5C. [Repositories] Multiple Outputs with Data Transforms1. About This Course
Feedback

1 - About this Course

This content is also available at learn.palantir.com ↗ and is presented here for accessibility purposes.

After a Datasource Project has generated a set of clean outputs, the next stage in a pipeline — the Transform Project — prepares data to feed into the Ontology layer. These projects import the cleaned datasets from one or more Datasource Projects, join them with lookup datasets to expand values, normalize or de-normalize relationships to create object-centric or time-centric datasets, or aggregate data to create standard, shared metrics.
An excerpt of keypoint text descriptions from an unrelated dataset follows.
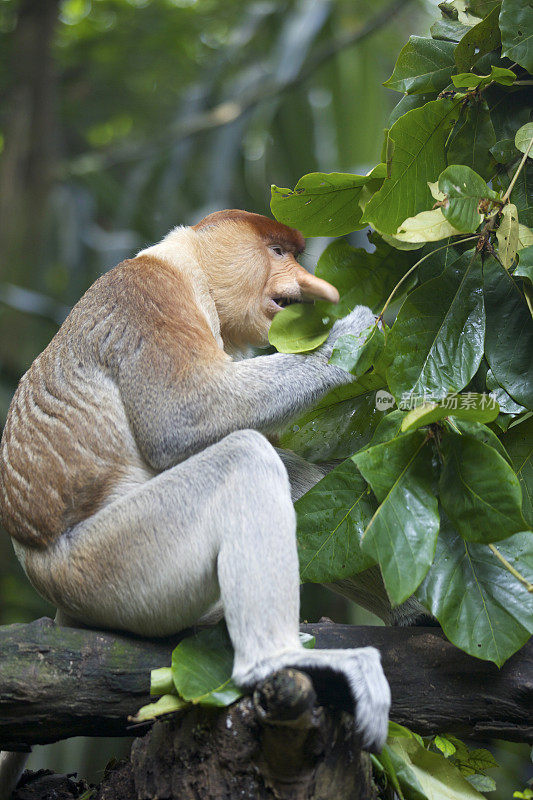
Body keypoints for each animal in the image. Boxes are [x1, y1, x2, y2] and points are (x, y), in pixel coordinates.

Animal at [1, 209, 390, 792]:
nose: (309, 284)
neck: (191, 272)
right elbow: (184, 415)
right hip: (114, 564)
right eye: (279, 252)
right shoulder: (149, 300)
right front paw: (356, 331)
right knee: (244, 459)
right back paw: (279, 662)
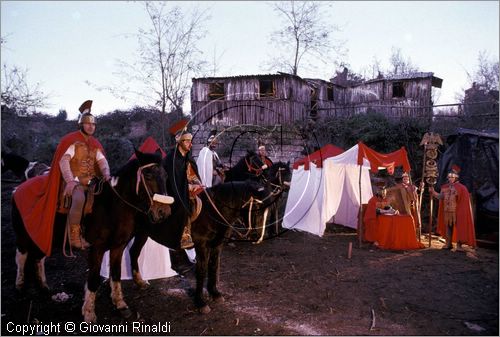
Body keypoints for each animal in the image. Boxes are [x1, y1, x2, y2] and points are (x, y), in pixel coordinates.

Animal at [11, 149, 173, 320]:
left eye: (165, 176)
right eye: (148, 175)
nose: (163, 212)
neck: (111, 207)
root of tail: (18, 189)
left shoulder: (118, 247)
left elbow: (116, 273)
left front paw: (120, 304)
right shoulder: (97, 249)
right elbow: (94, 279)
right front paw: (89, 313)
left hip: (45, 236)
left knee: (38, 257)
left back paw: (43, 286)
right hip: (23, 236)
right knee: (21, 256)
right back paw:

Up to this point in the Data Engineering training track, you’ve authored code-based data transformations that output a single dataset. Foundry transform APIs provide at least two ways to generate multiple outputs in a single transform file. This is helpful in cases where you want to programmatically brake inputs into distinctive parts. In this tutorial, you’ll explore one of the available methods for outputting multiple datasets from a single transform as you take your pipeline into the Transform Project phase.

⚠️ Course Prerequisites

  • DATAENG 05b: If you have not completed the previous course in this track, do so now.

Outcomes

The exercises in this tutorial will take the clean outputs from your Datasource project: Flight Alerts and Datasource Project: Passengers and further process them using the concept of a multi-output Python transform. You’ll first generate an intermediate transform that joins the flight alerts data with the passenger data. Then you’ll create a multi-output transform that creates individual datasets of alerts based on passenger country.

🥅 Learning Objectives

  1. Gain familiarity with the Transform Project stage of a production pipeline.
  2. Understand the difference between a multi-output and a generated transform, both of which are capable of producing more than one dataset output from a single transform file.

💪 Foundry Skills

  • Create, schedule, and document the Transform Project portion of a production data pipeline.
  • Write a generated and multi-output Python transform.